# Challenge:
How does the Igwali Island fact sheet arrive at a population density of 6.8 per square kilometer?

# Document:
--- begin ---

Igwali Island

Geography
- Location: Oceania
- Coordinates: 10°33′19″S 150°43′55″E﻿ / ﻿10.55528°S 150.73194°E
- Archipelago: Louisiade Archipelago
- Adjacent to: Solomon Sea
- Total islands: 1
- Major islands: Igwali;
- Area: 1.47 km^{2} (0.57 sq mi)
- Length: 1.63 km (1.013 mi)
- Width: 1.3 km (0.81 mi)
- Coastline: 4.75 km (2.952 mi)
- Highest elevation: 81 m (266 ft)

Administration
- Papua New Guinea
- Province: Milne Bay
- Island Group: Samarai Islands
- Island Group: Sariba Islands
- Ward: Sidudu Ward
- Largest settlement: Igwali (pop. 5)

Demographics
- Population: 10 (2014)
- Pop. density: 6.8/km^{2} (17.6/sq mi)
- Ethnic groups: Papauans, Austronesians, Melanesians.

--- end ---

# Data shown:
--- begin ---

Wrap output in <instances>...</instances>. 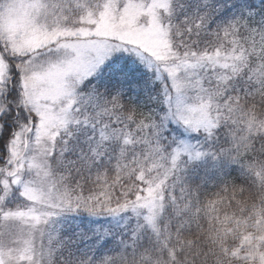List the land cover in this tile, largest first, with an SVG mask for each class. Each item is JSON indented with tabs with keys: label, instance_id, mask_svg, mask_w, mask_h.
Segmentation results:
<instances>
[{
	"label": "snow or ice",
	"instance_id": "obj_1",
	"mask_svg": "<svg viewBox=\"0 0 264 264\" xmlns=\"http://www.w3.org/2000/svg\"><path fill=\"white\" fill-rule=\"evenodd\" d=\"M0 264H264V0H0Z\"/></svg>",
	"mask_w": 264,
	"mask_h": 264
}]
</instances>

--- end ---

# Solution to this task:
The fact sheet lists a population of 10 (2014) on an island with an area of 1.47 km². Ten people divided by 1.47 km² comes to about 6.8 people per square kilometer.